■ JOB ITEM: Reproduce these lines with every occurrence of "etiquetas" replaced by "nodos" and everything else left unchanged. Omit the picture from your answer.

*** PROVIDED MATERIAL

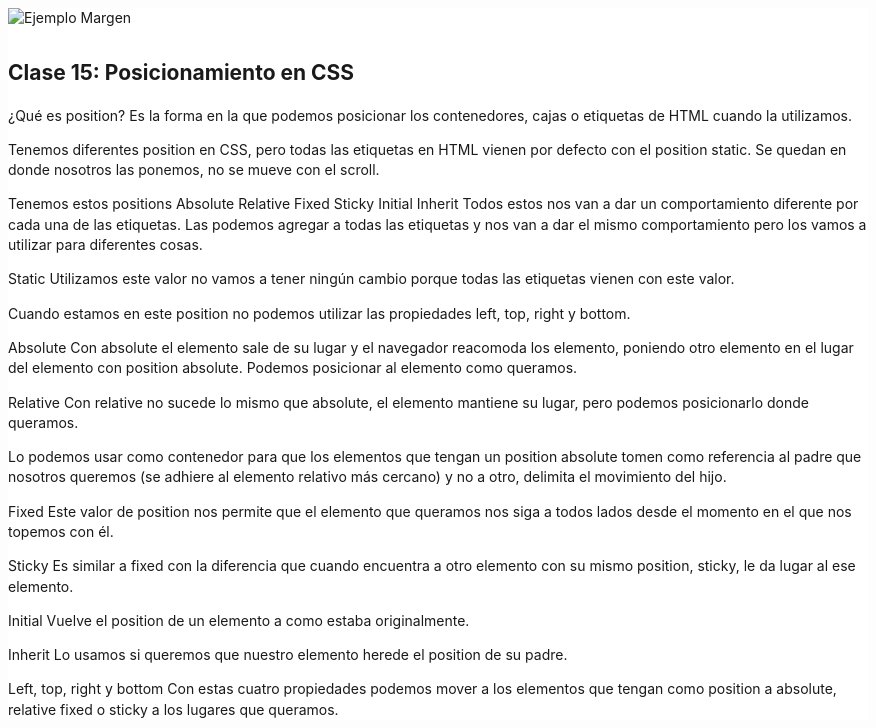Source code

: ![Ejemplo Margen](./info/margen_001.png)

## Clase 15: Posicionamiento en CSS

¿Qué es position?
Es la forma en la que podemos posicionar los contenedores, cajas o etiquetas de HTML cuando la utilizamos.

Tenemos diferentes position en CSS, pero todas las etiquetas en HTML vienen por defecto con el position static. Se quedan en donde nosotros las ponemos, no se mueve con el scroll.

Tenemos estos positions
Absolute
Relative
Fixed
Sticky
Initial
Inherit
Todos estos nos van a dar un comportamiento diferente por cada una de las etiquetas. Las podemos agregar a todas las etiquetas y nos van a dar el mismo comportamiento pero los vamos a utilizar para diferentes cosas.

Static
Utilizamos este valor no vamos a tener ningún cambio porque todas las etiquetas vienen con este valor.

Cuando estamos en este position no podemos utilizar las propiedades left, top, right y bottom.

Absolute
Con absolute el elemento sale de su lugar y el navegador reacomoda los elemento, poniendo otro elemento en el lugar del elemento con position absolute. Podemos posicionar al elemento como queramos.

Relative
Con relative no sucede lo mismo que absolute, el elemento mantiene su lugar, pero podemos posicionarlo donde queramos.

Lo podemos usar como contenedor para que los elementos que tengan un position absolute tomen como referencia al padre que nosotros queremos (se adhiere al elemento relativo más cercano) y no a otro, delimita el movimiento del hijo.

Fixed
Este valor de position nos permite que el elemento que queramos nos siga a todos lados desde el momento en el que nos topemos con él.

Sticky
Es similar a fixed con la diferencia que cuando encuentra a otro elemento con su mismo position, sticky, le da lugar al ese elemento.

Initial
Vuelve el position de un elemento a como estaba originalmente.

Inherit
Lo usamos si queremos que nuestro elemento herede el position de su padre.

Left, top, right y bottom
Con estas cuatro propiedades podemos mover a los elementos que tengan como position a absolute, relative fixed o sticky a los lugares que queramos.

******

■ ANSWER SPACE:
Source code

: ![Ejemplo Margen](./info/margen_001.png)

## Clase 15: Posicionamiento en CSS

¿Qué es position?
Es la forma en la que podemos posicionar los contenedores, cajas o nodos de HTML cuando la utilizamos.

Tenemos diferentes position en CSS, pero todas las nodos en HTML vienen por defecto con el position static. Se quedan en donde nosotros las ponemos, no se mueve con el scroll.

Tenemos estos positions
Absolute
Relative
Fixed
Sticky
Initial
Inherit
Todos estos nos van a dar un comportamiento diferente por cada una de las nodos. Las podemos agregar a todas las nodos y nos van a dar el mismo comportamiento pero los vamos a utilizar para diferentes cosas.

Static
Utilizamos este valor no vamos a tener ningún cambio porque todas las nodos vienen con este valor.

Cuando estamos en este position no podemos utilizar las propiedades left, top, right y bottom.

Absolute
Con absolute el elemento sale de su lugar y el navegador reacomoda los elemento, poniendo otro elemento en el lugar del elemento con position absolute. Podemos posicionar al elemento como queramos.

Relative
Con relative no sucede lo mismo que absolute, el elemento mantiene su lugar, pero podemos posicionarlo donde queramos.

Lo podemos usar como contenedor para que los elementos que tengan un position absolute tomen como referencia al padre que nosotros queremos (se adhiere al elemento relativo más cercano) y no a otro, delimita el movimiento del hijo.

Fixed
Este valor de position nos permite que el elemento que queramos nos siga a todos lados desde el momento en el que nos topemos con él.

Sticky
Es similar a fixed con la diferencia que cuando encuentra a otro elemento con su mismo position, sticky, le da lugar al ese elemento.

Initial
Vuelve el position de un elemento a como estaba originalmente.

Inherit
Lo usamos si queremos que nuestro elemento herede el position de su padre.

Left, top, right y bottom
Con estas cuatro propiedades podemos mover a los elementos que tengan como position a absolute, relative fixed o sticky a los lugares que queramos.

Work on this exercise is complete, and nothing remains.